Stay safe, Stay at Home, Cover your Face, COVID19 are all trending in today's reality. Are you exposed to an unknown virus, one that transfers easily, can be asymptomatic for many, but very dangerous for some? The answer is yes! We should be, and we are following CDC guidelines to wear a protective mask to protect ourselves and others. We are trying to help ourselves and our loved ones, just after the fact. As parents, we are protecting our newborns even from grandparents; obviously, we know that both are high-risk to catch the virus. If we intend to protect everyone, which at this time causes financial, social, mental, and emotional loss, would it be smarter to take care of the root cause to save ourselves from those hardships and invisible costs? Do we know why we are in this situation?

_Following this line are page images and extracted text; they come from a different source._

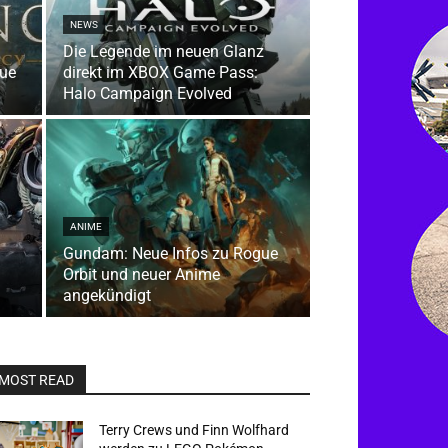
NEWS
Die Legende im neuen Glanz
gue
direkt im XBOX Game Pass:
Halo Campaign Evolved
ANIME
Gundam: Neue Infos zu Rogue
Orbit und neuer Anime
angekündigt
MOST READ
Terry Crews und Finn Wolfhard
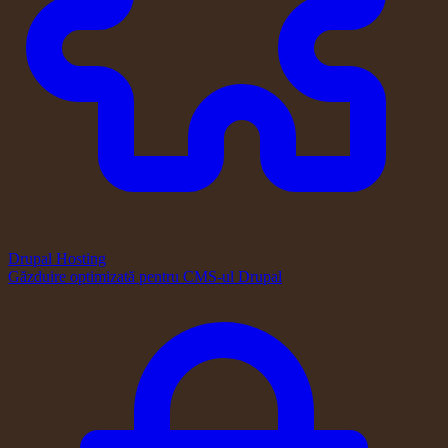
Drupal Hosting
Găzduire optimizată pentru CMS-ul Drupal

As I reflect, the discussions I have had in my environmental justice (GSJ) class resonate with Vandana Shiva's validation of ecology and corona virus. Deductive reasoning and critical analysis point out that this pandemic is related to climate change, loss of biodiversity, and other ecological missteps that human beings have taken. Director of Harvard's C-CHANGE (Center for Climate, Health, and Global Environment), Aaron Bernstein, explains it well. "We don't have direct evidence that climate change is influencing the spread of COVID-19, but we do know that climate change alters how we relate to other species on earth and that matters to our health and our risk for infections and…pandemics." Further, the Harvard center provides research-based evidence that the likelihood of infection transmission and associated deaths are directly related to the level of air pollution. If we want to avoid this situation of health and economic insecurity for us and our kids, we can ask all stakeholders to take steps toward stabilizing the climate and restoring balance. Focusing on ecosystem sustenance by reducing pollution and over-consumption, building a case for conservation and restoration, preserving nature and biodiversity, and moving toward circular design and economy will save our lives, money, and resources
If decisions of future development work follow design thinking and consideration of precautionary principles, we will make smart choices. Either we take a laissez-faire attitude and let businesses and government do their part, or we ask questions so that they do their part. We, as consumers also can either be complacent or have control of how our world operates. Are we going to pay the cost of our inaction? It is our choice.